TASK OBJECTIVE: Only the text of the records belongs in the answer, copied exactly, with every picture omitted.

[[ DATA UNDER STUDY, beginning ]]

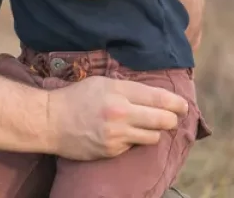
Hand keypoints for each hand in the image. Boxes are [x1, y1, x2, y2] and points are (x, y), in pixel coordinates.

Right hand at [45, 75, 187, 159]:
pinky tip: (122, 135)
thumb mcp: (102, 82)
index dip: (176, 103)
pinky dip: (133, 141)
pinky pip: (133, 147)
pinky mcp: (111, 151)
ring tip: (145, 127)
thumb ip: (127, 87)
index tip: (183, 106)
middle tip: (171, 118)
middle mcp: (121, 113)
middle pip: (163, 120)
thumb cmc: (76, 97)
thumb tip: (153, 95)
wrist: (50, 121)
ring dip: (153, 132)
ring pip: (153, 137)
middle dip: (171, 119)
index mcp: (119, 92)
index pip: (159, 98)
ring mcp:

[[ DATA UNDER STUDY, end ]]

EXERCISE ANSWER:
Hand keypoints for each hand in the image. Boxes are [x1, y1, x2, y2] and points are (x, y), in pixel coordinates.

Right hand at [45, 75, 187, 159]:
pinky tip: (122, 135)
thumb mcp: (102, 82)
index dip: (176, 103)
pinky dip: (133, 141)
pinky pip: (133, 147)
pinky mcp: (111, 151)
ring tip: (145, 127)
thumb ip: (127, 87)
index tip: (183, 106)
middle tip: (171, 118)
middle mcp: (121, 113)
middle pip: (163, 120)
thumb cmc: (76, 97)
thumb tip: (153, 95)
wrist: (50, 121)
ring dip: (153, 132)
ring pip: (153, 137)
middle dip: (171, 119)
index mcp: (119, 92)
index pip: (159, 98)
ring mcp:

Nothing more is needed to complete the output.